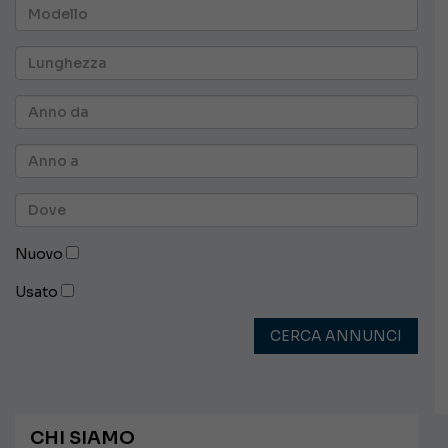
Nuovo
Usato
CERCA ANNUNCI
CHI SIAMO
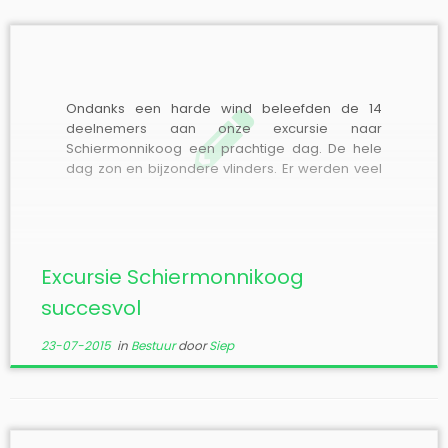
Ondanks een harde wind beleefden de 14
deelnemers aan onze excursie naar
Schiermonnikoog een prachtige dag. De hele
dag zon en bijzondere vlinders. Er werden veel
Duinparelmoervlinders gezien, o.a. in copula.
Daar hadden de fotografen veel aandacht
voor! Verder een eitje, vers gelegd door de
Kolibrievlinder en zeker vermeldenswaard is […]
Excursie Schiermonnikoog
succesvol
23-07-2015
in
Bestuur
door
Siep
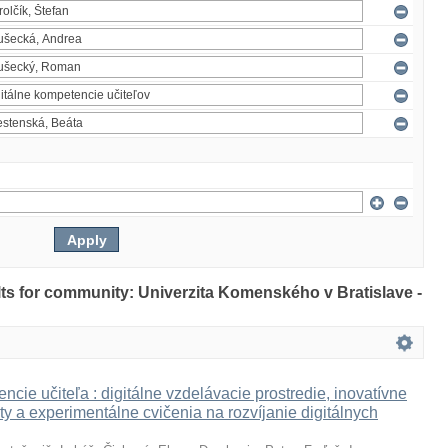
ults for community: Univerzita Komenského v Bratislave -
ncie učiteľa : digitálne vzdelávacie prostredie, inovatívne
ty a experimentálne cvičenia na rozvíjanie digitálnych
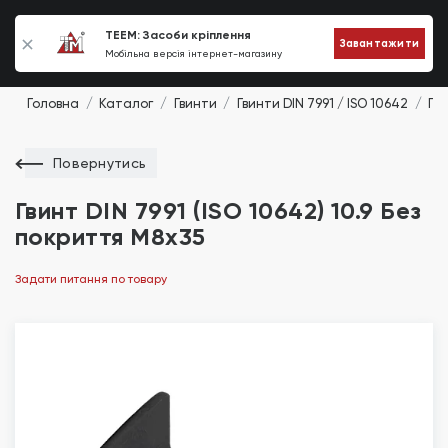
0
TEEM: Засоби кріплення
Завантажити
Мобільна версія інтернет-магазину
Головна
Каталог
Гвинти
Гвинти DIN 7991 / ISO 10642
Гви
Повернутись
Гвинт DIN 7991 (ISO 10642) 10.9 Без
покриття М8х35
Задати питання по товару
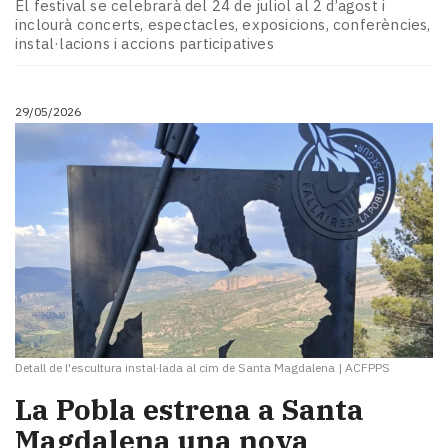
El festival se celebrarà del 24 de juliol al 2 d’agost i
inclourà concerts, espectacles, exposicions, conferències,
instal·lacions i accions participatives
29/05/2026
Detall de l'escultura instal·lada al cim de Santa Magdalena
|
ACFPPS
La Pobla estrena a Santa
Magdalena una nova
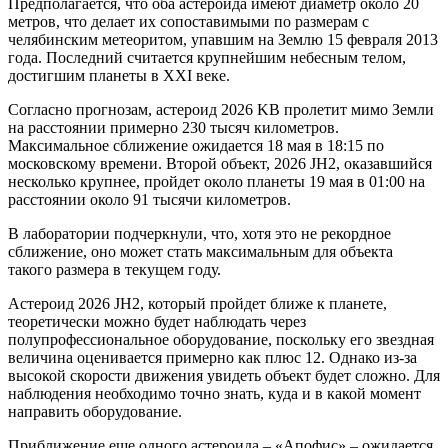
Предполагается, что оба астероида имеют диаметр около 20
метров, что делает их сопоставимыми по размерам с
челябинским метеоритом, упавшим на Землю 15 февраля 2013
года. Последний считается крупнейшим небесным телом,
достигшим планеты в XXI веке.
Согласно прогнозам, астероид 2026 KB пролетит мимо Земли
на расстоянии примерно 230 тысяч километров.
Максимальное сближение ожидается 18 мая в 18:15 по
московскому времени. Второй объект, 2026 JH2, оказавшийся
несколько крупнее, пройдет около планеты 19 мая в 01:00 на
расстоянии около 91 тысячи километров.
В лаборатории подчеркнули, что, хотя это не рекордное
сближение, оно может стать максимальным для объекта
такого размера в текущем году.
Астероид 2026 JH2, который пройдет ближе к планете,
теоретически можно будет наблюдать через
полупрофессиональное оборудование, поскольку его звездная
величина оценивается примерно как плюс 12. Однако из-за
высокой скорости движения увидеть объект будет сложно. Для
наблюдения необходимо точно знать, куда и в какой момент
направить оборудование.
Приближение еще одного астероида – «Апофис» – ожидается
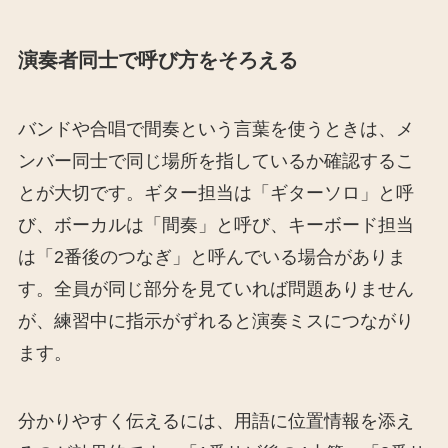
演奏者同士で呼び方をそろえる
バンドや合唱で間奏という言葉を使うときは、メ
ンバー同士で同じ場所を指しているか確認するこ
とが大切です。ギター担当は「ギターソロ」と呼
び、ボーカルは「間奏」と呼び、キーボード担当
は「2番後のつなぎ」と呼んでいる場合がありま
す。全員が同じ部分を見ていれば問題ありません
が、練習中に指示がずれると演奏ミスにつながり
ます。
分かりやすく伝えるには、用語に位置情報を添え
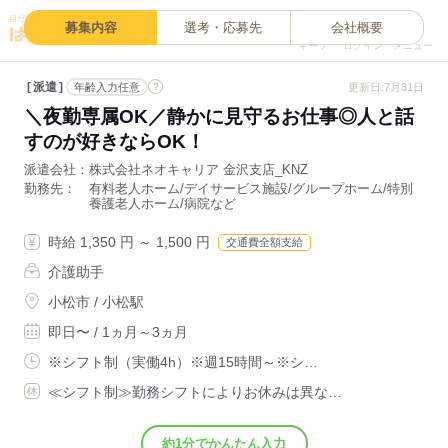
0
募集内容
選考・応募先
会社概要
キープ
ログイン
メニュー
派遣
?
更新日:7月31日
年齢入力任意
＼夜勤専属OK／静かに見守るお仕事◎人と話
すのが好きならOK！
派遣会社
株式会社ネオキャリア 金沢支店_KNZ
勤務先
有料老人ホーム/デイサービス施設/グループホーム/特別
養護老人ホーム/病院など
時給 1,350 円 ～ 1,500 円
交通費全額支給
介護助手
小松市 / 小松駅
即日〜 / 1ヵ月～3ヵ月
※シフト制（実働4h）※週15時間～※シ…
≪シフト制≫勤務シフトによりお休みは異な…
約1分でかんたん入力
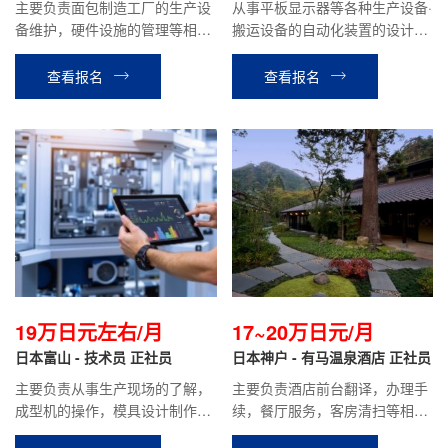
主要负责面包制造工厂的生产设
从事平板显示器等各种生产设备·
备维护，硬件设施的管理等相关
搬运设备的自动化装置的设计工
工作。
作。负责初期的沟通，设计，生
产，试运行等全程业务。
查看报名
查看报名
19万日元左右/月
17~20万日元/月
日本富山 - 技术员 正社员
日本神户 - 有马温泉酒店 正社员
主要负责从事生产现场的了解，
主要负责酒店前台翻译，办理手
成型机的操作，模具设计制作等
续，餐厅服务，客房清扫等相关
相关工作。
工作。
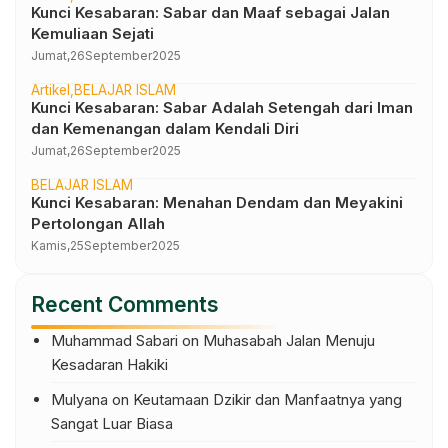
Kunci Kesabaran: Sabar dan Maaf sebagai Jalan
Kemuliaan Sejati
Jumat,
26
September
2025
Artikel
BELAJAR ISLAM
Kunci Kesabaran: Sabar Adalah Setengah dari Iman
dan Kemenangan dalam Kendali Diri
Jumat,
26
September
2025
BELAJAR ISLAM
Kunci Kesabaran: Menahan Dendam dan Meyakini
Pertolongan Allah
Kamis,
25
September
2025
Recent Comments
Muhammad Sabari
on
Muhasabah Jalan Menuju
Kesadaran Hakiki
Mulyana
on
Keutamaan Dzikir dan Manfaatnya yang
Sangat Luar Biasa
= = = = = = =
> **Exercise goal**:
Exactly as written, repeat the lines from the beginning of the entries up to and including the line with "Задати питання по товару", but not the pictures.

> **Your response**:
Nuovo
Usato
CERCA ANNUNCI
CHI SIAMO
Ondanks een harde wind beleefden de 14
deelnemers aan onze excursie naar
Schiermonnikoog een prachtige dag. De hele
dag zon en bijzondere vlinders. Er werden veel
Duinparelmoervlinders gezien, o.a. in copula.
Daar hadden de fotografen veel aandacht
voor! Verder een eitje, vers gelegd door de
Kolibrievlinder en zeker vermeldenswaard is […]
Excursie Schiermonnikoog
succesvol
23-07-2015
in
Bestuur
door
Siep
ults for community: Univerzita Komenského v Bratislave -
ncie učiteľa : digitálne vzdelávacie prostredie, inovatívne
ty a experimentálne cvičenia na rozvíjanie digitálnych
0
TEEM: Засоби кріплення
Завантажити
Мобільна версія інтернет-магазину
Головна
Каталог
Гвинти
Гвинти DIN 7991 / ISO 10642
Гви
Повернутись
Гвинт DIN 7991 (ISO 10642) 10.9 Без
покриття М8х35
Задати питання по товару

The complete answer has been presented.